Lincoln Brookes, senior coroner for Essex, said he received a series of “very bizarre” letters in 2022 before receiving emails in April 2023 stating that “corporal punishment may be administered”.

He described the emails, which claimed to be warrants “for seizure of goods and persons”, as “troubling” and “upsetting”.

Mr Brookes told Chelmsford Crown Court that in an attachment to an email he was accused of “detrimental necromancy”.

Mark Christopher, 58, of Forest Gate, east London, Matthew Martin, 47, of Plaistow, east London, Shiza Harper, 45, of South Benfleet, Essex and Sean Harper, 38, of South Benfleet, Essex turned up at the coroner’s court in Chelmsford on April 20 last year.

The four defendants all denied conspiracy to kidnap and conspiracy to commit false imprisonment, but all four were found guilty on both counts by majority verdicts of 11 to one.

The verdicts of the jury followed a two-week trial at Chelmsford Crown Court and more than 10 hours of deliberation.

Christopher was also found guilty, by a unanimous verdict, of sending threatening letters to Mr Brookes with intent to cause distress or anxiety.

Guilty - Matthew Martin was also found guilty of sending a letter or email with intent to cause distress or anxietyGuilty - Matthew Martin was also found guilty of sending a letter or email with intent to cause distress or anxiety (Image: Joe Giddens)

Mr Brookes was not in the coroner’s court building at the time of the incident last year.

Essex area coroner Michelle Brown – who had been conducting documentary inquests from paperwork and without witnesses or family present – said the group came into her courtroom.

She said the leader “kept demanding that I find and get Mr Brookes”.

The judge, Mr Justice Goss, told jurors while summing up evidence in the case that the defendants were “members of a group called the Federal Postal Court, or Court of the People”.

He said Christopher was the “self-appointed leader” with the title “chief judge of England and all dominions”.

“He trained under the late David Wynn Miller,” the judge said.

He said Martin was a “sheriff and a coroner”, Sean Harper a “sheriff” and his wife Shiza Harper a “postal inspector and auditor”.
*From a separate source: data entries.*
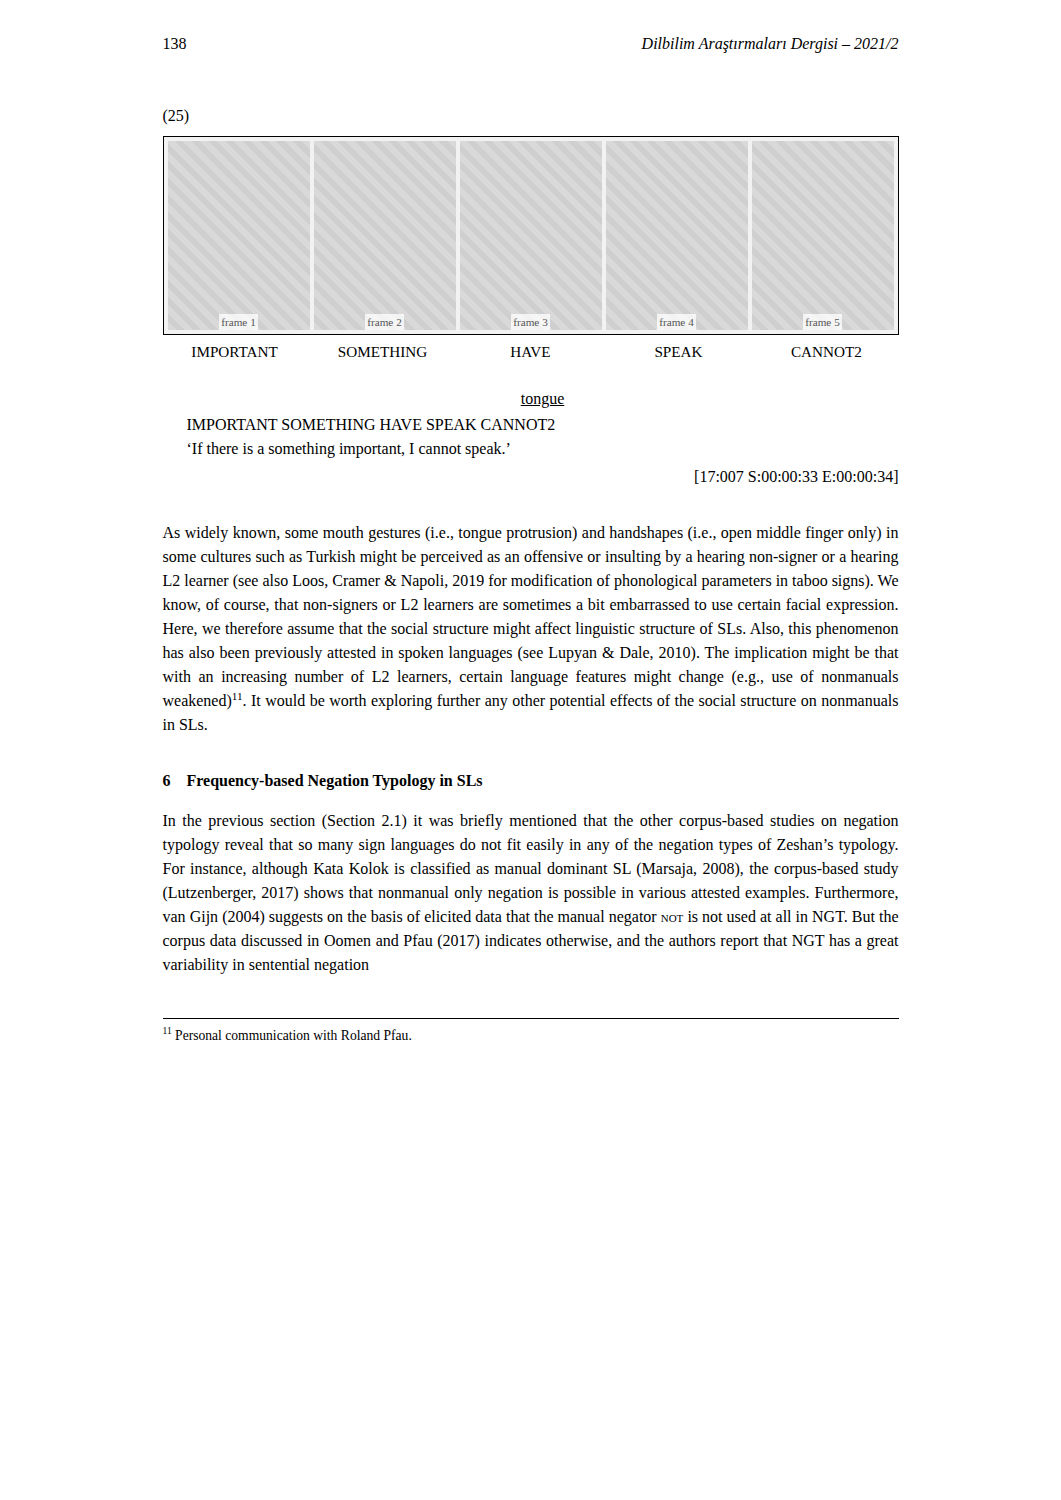138 Dilbilim Araştırmaları Dergisi – 2021/2
(25)
frame 1
frame 2
frame 3
frame 4
frame 5
IMPORTANT SOMETHING HAVE SPEAK CANNOT2
tongue IMPORTANT SOMETHING HAVE SPEAK CANNOT2 ‘If there is a something important, I cannot speak.’
[17:007 S:00:00:33 E:00:00:34]
As widely known, some mouth gestures (i.e., tongue protrusion) and handshapes (i.e., open middle finger only) in some cultures such as Turkish might be perceived as an offensive or insulting by a hearing non-signer or a hearing L2 learner (see also Loos, Cramer & Napoli, 2019 for modification of phonological parameters in taboo signs). We know, of course, that non-signers or L2 learners are sometimes a bit embarrassed to use certain facial expression. Here, we therefore assume that the social structure might affect linguistic structure of SLs. Also, this phenomenon has also been previously attested in spoken languages (see Lupyan & Dale, 2010). The implication might be that with an increasing number of L2 learners, certain language features might change (e.g., use of nonmanuals weakened)11. It would be worth exploring further any other potential effects of the social structure on nonmanuals in SLs.
6 Frequency-based Negation Typology in SLs
In the previous section (Section 2.1) it was briefly mentioned that the other corpus-based studies on negation typology reveal that so many sign languages do not fit easily in any of the negation types of Zeshan’s typology. For instance, although Kata Kolok is classified as manual dominant SL (Marsaja, 2008), the corpus-based study (Lutzenberger, 2017) shows that nonmanual only negation is possible in various attested examples. Furthermore, van Gijn (2004) suggests on the basis of elicited data that the manual negator not is not used at all in NGT. But the corpus data discussed in Oomen and Pfau (2017) indicates otherwise, and the authors report that NGT has a great variability in sentential negation
11 Personal communication with Roland Pfau.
“The other three defendants (Martin, Harper and Harper) were all qualified by him (Christopher),” the judge said.

The defendants will be sentenced at a later date.

Jurors are continuing to deliberate on two further counts which Martin denies.

Martin denies the assault by beating of security guard Eamonn McCormack on April 20 2023, and the criminal damage of his spectacles.